Sunday, October 24, 2010

Life in a Nutshell

Essentially, life is one thing chasing a smaller thing. Here you may be asking "but that small mouse is chasing the elephant?" Well mice carry disease. And disease is no small thing, it is one of the biggest. Disease chases life. I have not accounted for guns in this equation because bullets are very small things that leave very big holes but are ultimately used by humans. It is a conundrum that I will have to face another time.
Here is an example of the big things that are chasing me.
Life could be a lot worse, for example:

Todays lesson: Friends who let you text and drink are dicks.

Monday, October 18, 2010

Dear Body

Dear Body,

Although you may believe that I am unnappreciative of your efforts to keep me alive, this is untrue. I deeply value my central and peripheral nervous systems and hereby promise to never compramise my body intentionally from now on.
However you must also never make me this sick again. I enjoy losing weight but not by constant vomitting and excretion. Please be advised to the above agreement. Your response will need to make me well within the next 5 hours so that I may sleep tonight.
Yours Faithfully,
Jane Kimber


TODAYS LESSON: ugh. always keep a chuck bucket handy.
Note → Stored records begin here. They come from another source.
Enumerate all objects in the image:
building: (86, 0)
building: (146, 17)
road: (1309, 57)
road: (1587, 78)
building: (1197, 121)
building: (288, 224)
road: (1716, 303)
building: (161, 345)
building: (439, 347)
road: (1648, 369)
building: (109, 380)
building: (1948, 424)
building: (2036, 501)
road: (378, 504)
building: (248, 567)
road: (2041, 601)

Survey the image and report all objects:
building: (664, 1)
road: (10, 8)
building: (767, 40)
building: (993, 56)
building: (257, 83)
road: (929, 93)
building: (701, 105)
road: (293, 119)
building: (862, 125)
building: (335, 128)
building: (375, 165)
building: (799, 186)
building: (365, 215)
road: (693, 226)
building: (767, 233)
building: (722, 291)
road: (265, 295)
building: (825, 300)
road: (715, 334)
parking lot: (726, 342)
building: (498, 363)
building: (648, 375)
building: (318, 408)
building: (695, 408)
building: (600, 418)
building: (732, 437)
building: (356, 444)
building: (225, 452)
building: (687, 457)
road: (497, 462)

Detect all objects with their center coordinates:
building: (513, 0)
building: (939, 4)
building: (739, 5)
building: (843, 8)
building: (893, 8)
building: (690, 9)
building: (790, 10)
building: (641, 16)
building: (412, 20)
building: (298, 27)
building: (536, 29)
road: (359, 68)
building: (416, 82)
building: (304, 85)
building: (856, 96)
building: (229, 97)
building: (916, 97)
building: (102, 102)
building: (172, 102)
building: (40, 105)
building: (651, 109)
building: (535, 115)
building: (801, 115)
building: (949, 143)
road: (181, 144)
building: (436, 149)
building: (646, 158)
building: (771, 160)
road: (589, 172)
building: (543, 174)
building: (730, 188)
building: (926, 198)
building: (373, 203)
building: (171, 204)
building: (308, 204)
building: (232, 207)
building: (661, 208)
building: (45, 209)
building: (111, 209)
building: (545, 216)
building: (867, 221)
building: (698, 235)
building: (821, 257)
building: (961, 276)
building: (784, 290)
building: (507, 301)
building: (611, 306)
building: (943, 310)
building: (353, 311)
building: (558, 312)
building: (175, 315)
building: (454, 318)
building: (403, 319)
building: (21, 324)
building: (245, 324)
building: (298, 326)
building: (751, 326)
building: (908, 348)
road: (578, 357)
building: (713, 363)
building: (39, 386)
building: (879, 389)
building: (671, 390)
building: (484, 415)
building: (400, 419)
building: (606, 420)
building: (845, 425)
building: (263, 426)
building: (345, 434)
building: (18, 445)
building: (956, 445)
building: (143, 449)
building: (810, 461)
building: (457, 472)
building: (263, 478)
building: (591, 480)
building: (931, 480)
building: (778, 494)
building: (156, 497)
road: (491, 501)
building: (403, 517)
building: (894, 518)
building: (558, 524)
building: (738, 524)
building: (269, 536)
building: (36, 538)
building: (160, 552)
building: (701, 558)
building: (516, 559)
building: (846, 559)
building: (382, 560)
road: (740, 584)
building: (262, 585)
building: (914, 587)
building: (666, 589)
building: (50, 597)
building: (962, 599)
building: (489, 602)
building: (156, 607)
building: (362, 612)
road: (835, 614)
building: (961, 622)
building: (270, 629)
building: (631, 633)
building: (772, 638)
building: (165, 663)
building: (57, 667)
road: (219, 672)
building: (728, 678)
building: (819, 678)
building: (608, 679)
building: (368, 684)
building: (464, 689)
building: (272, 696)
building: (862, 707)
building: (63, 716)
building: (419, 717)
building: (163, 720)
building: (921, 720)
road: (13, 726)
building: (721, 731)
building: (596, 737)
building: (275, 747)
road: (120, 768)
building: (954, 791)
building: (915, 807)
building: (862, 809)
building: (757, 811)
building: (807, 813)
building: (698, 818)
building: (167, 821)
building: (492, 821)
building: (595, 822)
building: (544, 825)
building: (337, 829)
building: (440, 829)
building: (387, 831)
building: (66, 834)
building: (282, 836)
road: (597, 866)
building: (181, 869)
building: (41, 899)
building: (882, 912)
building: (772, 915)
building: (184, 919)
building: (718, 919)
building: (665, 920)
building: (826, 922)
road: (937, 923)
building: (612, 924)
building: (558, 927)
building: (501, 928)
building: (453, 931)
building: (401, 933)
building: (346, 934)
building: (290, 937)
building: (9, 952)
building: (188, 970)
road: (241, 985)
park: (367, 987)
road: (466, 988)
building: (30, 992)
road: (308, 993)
Saturday, October 16, 2010

Brown Sugar and Minced Meat...mmm

THIS IS MY CAT. HAMSTER.

Tonight, I am home alone. As usual when this rare avent occurs, disaster ensues. Tonight it was in the form of minced meat and sparkling wine.
      Needless to say there is a rather large mess in my kitchen. As I discovered earlier that I am in fact not the culinary expert I believed I was, I am not a very enthusiastic cleaner either. After viewing my drunk father cooking unfortunately an idea was spawned. That apparently brown sugar tastes great when mixed with any form of meat. This idea is false, as the sugar caramelised in the frying pan and made my meat taste like fudge. It may seem like an interesting combination to try, however my bowels have to disagree. The texture was also very strange, my cat agrees with me viemently and she is willing to lick her own ass.
TODAYS LESSON: DO NOT leave me home alone to cook for myself.